■ **JOB**
Would you transcribe the records below from the line with "Custom stairs, ra" to the line with "of your monitor that changes based on your", ends included, exactly and with nothing more, leaving the pictures out?

═════ DATA FOR PROCESSING ═════

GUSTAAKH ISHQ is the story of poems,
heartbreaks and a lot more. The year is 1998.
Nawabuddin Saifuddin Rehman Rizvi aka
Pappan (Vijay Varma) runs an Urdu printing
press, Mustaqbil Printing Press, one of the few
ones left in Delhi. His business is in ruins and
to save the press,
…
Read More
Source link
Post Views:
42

═════
═════ DATA FOR PROCESSING ═════

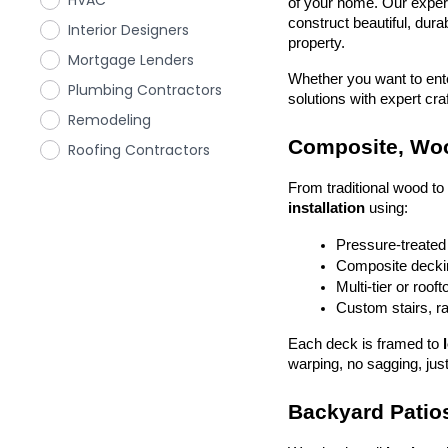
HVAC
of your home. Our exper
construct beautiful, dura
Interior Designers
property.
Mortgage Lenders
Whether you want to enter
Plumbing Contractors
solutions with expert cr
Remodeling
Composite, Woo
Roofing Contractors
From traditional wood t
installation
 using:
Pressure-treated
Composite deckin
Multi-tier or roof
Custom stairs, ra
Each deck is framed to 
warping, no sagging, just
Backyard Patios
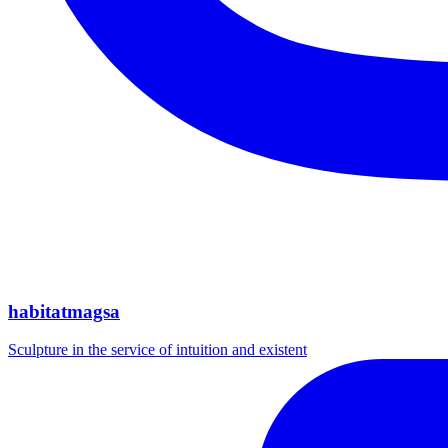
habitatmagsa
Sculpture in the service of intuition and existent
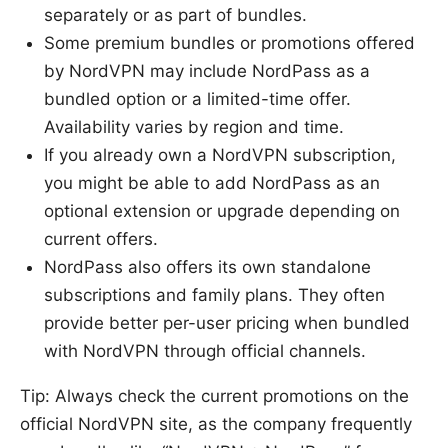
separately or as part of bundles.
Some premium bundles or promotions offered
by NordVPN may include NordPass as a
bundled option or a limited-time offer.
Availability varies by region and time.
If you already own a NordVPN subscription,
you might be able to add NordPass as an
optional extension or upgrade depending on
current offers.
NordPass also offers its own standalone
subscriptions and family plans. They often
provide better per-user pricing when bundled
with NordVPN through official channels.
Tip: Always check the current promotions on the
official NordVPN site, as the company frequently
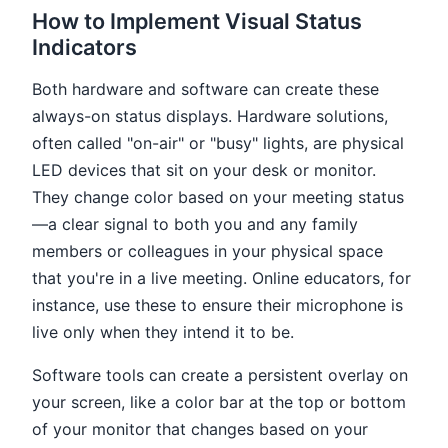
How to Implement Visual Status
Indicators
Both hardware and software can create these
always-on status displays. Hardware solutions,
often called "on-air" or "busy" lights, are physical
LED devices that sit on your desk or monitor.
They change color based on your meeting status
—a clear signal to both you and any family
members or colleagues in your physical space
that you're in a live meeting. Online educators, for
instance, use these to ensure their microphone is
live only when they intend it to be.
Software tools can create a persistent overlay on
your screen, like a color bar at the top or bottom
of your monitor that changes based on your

═════
═════ DATA FOR PROCESSING ═════

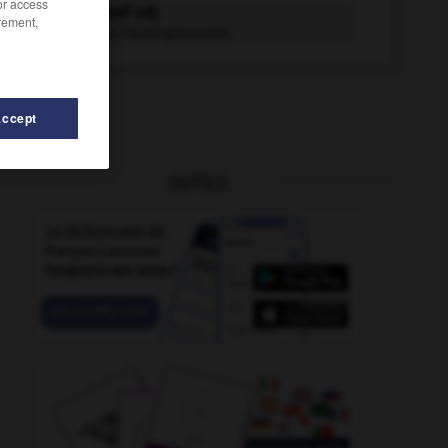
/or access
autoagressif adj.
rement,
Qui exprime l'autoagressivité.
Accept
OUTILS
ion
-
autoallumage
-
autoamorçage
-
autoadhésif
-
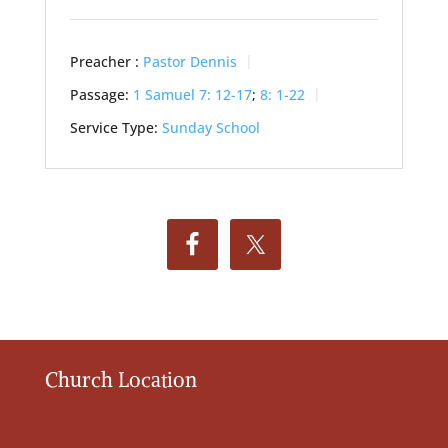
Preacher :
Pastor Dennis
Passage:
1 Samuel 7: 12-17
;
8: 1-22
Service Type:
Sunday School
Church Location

═════

■ **RESULT BELOW**
Custom stairs, ra
Each deck is framed to 
warping, no sagging, just
Backyard Patios
habitatmagsa
Sculpture in the service of intuition and existent
separately or as part of bundles.
Some premium bundles or promotions offered
by NordVPN may include NordPass as a
bundled option or a limited-time offer.
Availability varies by region and time.
If you already own a NordVPN subscription,
you might be able to add NordPass as an
optional extension or upgrade depending on
current offers.
NordPass also offers its own standalone
subscriptions and family plans. They often
provide better per-user pricing when bundled
with NordVPN through official channels.
Tip: Always check the current promotions on the
official NordVPN site, as the company frequently
How to Implement Visual Status
Indicators
Both hardware and software can create these
always-on status displays. Hardware solutions,
often called "on-air" or "busy" lights, are physical
LED devices that sit on your desk or monitor.
They change color based on your meeting status
—a clear signal to both you and any family
members or colleagues in your physical space
that you're in a live meeting. Online educators, for
instance, use these to ensure their microphone is
live only when they intend it to be.
Software tools can create a persistent overlay on
your screen, like a color bar at the top or bottom
of your monitor that changes based on your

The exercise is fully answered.